• _Change listing data_:
++++++++++

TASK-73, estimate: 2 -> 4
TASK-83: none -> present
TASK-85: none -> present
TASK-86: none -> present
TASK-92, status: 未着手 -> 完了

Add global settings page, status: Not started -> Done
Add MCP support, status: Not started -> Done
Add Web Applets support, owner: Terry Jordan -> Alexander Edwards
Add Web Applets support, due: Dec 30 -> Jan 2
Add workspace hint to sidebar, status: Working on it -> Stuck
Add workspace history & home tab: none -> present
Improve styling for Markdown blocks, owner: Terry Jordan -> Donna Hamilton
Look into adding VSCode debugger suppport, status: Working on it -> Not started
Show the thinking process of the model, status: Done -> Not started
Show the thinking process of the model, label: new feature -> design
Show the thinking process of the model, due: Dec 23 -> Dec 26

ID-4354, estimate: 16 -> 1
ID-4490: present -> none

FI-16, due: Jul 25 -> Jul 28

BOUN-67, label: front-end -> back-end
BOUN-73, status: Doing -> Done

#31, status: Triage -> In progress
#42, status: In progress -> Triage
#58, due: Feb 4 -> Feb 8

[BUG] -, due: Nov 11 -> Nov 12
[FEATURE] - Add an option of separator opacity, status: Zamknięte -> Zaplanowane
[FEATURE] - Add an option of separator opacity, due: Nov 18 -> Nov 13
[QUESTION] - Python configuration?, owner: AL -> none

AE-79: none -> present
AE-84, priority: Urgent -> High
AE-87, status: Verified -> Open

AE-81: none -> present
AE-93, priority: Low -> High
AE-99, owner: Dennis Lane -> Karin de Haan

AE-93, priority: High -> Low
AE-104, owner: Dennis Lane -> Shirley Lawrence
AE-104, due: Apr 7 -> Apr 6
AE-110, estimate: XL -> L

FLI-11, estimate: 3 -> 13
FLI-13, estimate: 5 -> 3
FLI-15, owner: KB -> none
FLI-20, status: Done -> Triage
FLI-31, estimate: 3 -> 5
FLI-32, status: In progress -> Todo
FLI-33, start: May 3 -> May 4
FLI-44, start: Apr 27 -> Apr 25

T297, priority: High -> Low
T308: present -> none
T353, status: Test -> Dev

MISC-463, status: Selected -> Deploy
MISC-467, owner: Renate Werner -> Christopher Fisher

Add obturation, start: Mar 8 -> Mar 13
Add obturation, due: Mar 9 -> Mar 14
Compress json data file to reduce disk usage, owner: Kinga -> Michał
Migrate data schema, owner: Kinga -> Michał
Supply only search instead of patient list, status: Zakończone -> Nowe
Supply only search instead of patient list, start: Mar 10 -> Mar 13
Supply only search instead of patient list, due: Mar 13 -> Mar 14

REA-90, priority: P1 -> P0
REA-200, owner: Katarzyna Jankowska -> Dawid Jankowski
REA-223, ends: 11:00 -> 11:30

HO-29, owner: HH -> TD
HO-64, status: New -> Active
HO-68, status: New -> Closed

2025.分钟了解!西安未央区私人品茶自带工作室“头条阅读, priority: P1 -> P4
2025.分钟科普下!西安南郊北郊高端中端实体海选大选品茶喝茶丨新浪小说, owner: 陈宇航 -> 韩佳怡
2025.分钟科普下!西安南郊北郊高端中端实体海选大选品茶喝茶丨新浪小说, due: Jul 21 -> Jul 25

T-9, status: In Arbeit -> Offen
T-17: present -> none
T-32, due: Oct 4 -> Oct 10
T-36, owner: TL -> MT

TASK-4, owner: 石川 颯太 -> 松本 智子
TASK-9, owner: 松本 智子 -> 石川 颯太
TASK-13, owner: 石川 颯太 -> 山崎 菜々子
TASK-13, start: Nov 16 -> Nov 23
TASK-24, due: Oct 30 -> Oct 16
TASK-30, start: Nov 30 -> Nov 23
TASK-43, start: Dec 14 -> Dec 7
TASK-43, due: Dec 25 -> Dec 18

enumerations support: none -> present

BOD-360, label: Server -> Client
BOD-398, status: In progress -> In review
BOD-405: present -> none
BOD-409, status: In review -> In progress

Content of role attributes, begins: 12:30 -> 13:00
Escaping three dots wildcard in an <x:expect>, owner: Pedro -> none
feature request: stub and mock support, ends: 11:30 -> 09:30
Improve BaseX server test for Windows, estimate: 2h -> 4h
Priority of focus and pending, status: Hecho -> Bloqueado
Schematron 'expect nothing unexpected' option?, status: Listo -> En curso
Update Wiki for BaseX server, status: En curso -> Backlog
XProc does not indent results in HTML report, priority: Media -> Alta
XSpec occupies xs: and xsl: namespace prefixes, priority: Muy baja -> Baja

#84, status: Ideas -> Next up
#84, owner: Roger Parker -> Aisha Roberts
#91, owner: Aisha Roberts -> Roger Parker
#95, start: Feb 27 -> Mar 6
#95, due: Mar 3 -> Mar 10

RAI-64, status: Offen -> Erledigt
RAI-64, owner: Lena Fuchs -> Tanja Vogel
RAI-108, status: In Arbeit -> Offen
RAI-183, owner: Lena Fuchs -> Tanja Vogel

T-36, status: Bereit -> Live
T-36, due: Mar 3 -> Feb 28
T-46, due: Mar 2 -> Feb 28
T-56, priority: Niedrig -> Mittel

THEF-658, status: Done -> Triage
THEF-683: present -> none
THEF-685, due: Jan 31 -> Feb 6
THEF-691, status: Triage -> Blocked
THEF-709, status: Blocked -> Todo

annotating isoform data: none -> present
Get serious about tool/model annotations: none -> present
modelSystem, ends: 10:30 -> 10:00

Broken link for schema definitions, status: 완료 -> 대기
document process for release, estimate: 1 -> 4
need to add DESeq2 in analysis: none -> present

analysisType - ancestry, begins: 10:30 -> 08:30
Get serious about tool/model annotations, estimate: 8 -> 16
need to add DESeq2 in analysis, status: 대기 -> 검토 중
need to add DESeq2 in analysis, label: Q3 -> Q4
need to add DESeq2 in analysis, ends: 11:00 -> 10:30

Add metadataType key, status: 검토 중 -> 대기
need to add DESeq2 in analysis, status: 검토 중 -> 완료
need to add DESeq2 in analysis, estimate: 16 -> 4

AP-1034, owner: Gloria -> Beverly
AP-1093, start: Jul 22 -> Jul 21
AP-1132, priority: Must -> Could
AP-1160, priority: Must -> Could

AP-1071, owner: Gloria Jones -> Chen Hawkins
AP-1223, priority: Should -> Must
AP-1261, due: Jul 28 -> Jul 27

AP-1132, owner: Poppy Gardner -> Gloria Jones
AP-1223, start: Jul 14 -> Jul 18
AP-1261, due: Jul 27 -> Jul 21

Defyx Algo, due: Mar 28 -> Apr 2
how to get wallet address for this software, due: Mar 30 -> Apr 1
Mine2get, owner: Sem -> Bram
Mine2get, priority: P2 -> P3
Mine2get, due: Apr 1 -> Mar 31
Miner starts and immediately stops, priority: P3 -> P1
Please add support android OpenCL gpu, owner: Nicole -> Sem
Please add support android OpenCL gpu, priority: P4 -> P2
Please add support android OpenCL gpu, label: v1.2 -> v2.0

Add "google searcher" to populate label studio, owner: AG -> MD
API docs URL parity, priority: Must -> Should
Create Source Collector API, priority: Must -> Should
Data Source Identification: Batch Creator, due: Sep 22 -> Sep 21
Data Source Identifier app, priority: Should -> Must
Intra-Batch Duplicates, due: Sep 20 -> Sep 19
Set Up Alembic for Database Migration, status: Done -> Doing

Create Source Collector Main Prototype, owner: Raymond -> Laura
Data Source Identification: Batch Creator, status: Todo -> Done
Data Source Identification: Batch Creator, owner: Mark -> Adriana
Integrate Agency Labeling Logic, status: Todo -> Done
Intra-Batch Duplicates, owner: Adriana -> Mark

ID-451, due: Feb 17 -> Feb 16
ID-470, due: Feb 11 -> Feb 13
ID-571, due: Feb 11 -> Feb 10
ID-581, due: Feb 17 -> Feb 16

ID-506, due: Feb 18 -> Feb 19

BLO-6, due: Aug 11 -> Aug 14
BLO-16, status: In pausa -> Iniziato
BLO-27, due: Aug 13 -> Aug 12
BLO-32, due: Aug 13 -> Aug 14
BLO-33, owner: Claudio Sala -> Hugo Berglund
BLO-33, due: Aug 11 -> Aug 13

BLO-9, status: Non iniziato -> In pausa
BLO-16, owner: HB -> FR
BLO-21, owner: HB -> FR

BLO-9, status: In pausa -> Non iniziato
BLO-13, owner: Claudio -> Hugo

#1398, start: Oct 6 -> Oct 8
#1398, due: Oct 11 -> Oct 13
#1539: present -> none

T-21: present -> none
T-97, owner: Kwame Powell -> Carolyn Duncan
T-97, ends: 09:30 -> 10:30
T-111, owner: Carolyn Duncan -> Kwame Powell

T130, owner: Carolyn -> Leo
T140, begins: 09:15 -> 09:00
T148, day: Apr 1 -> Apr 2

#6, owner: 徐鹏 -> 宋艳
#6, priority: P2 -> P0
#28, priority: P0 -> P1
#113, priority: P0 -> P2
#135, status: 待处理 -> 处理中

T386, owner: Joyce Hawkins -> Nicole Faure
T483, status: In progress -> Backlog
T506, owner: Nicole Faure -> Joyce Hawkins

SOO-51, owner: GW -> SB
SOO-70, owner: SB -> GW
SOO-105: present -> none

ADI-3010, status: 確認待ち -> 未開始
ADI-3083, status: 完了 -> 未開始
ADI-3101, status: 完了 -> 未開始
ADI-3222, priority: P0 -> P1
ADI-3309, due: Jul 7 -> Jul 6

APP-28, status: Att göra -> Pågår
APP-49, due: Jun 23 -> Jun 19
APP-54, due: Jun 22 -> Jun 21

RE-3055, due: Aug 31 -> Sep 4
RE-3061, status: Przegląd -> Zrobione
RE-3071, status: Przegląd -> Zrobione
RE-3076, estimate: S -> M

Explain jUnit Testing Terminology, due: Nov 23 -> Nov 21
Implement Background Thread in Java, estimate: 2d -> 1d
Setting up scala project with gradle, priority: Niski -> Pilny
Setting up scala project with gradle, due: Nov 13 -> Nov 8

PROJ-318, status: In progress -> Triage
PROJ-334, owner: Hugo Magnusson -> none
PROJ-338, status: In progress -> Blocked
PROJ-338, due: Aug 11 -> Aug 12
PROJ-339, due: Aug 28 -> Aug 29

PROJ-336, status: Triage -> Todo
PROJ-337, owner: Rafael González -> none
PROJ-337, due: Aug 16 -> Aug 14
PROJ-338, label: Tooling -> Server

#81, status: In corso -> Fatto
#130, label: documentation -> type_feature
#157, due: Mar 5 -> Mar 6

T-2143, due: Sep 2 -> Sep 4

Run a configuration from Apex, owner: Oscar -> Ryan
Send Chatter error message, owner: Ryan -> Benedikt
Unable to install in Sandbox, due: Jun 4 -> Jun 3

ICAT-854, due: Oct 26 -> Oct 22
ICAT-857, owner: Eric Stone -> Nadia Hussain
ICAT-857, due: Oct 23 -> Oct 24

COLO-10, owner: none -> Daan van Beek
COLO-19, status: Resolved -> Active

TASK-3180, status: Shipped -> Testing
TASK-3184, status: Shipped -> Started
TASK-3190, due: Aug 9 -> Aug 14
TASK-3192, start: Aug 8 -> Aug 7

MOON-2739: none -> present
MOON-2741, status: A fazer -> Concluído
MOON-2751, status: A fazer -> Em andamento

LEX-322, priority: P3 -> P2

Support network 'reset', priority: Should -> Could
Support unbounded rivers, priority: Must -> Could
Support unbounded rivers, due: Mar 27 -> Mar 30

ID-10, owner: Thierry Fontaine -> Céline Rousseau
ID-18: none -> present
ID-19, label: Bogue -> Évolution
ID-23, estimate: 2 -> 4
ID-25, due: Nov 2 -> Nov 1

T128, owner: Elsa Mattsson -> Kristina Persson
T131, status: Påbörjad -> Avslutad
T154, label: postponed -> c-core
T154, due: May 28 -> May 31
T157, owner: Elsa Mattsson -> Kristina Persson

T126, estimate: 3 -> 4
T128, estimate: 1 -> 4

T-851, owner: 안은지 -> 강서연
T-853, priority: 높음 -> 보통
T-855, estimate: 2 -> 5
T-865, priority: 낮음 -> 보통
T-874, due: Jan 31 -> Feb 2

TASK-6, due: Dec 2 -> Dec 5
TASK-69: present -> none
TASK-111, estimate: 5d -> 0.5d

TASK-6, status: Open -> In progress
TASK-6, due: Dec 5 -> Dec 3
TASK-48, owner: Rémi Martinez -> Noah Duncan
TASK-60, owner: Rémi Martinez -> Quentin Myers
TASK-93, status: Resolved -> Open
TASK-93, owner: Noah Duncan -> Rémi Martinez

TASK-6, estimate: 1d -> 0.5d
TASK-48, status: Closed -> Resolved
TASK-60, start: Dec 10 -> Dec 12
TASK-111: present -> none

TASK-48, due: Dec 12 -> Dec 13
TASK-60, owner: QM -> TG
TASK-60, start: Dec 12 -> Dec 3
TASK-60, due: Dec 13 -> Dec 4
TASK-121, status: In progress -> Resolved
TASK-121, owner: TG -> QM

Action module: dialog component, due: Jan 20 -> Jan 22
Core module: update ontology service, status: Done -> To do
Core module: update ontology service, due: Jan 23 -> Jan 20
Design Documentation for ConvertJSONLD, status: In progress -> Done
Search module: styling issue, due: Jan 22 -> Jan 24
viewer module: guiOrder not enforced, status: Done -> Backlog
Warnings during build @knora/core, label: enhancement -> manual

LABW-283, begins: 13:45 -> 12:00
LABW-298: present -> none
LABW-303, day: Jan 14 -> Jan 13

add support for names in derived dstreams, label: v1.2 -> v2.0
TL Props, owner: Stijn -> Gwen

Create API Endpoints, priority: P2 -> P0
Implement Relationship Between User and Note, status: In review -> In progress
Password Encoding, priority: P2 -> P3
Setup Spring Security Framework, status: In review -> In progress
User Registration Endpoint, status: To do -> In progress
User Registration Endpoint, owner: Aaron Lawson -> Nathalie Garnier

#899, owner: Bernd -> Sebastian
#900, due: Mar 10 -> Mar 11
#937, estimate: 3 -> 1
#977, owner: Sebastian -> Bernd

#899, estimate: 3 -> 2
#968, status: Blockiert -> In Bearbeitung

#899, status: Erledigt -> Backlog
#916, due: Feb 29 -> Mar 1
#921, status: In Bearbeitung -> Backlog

++++++++++

Please return each line of the data above in which the word "Carolyn" occurs.

• _EXERCISE RESPONSE_:
T-97, owner: Kwame Powell -> Carolyn Duncan
T-111, owner: Carolyn Duncan -> Kwame Powell
T130, owner: Carolyn -> Leo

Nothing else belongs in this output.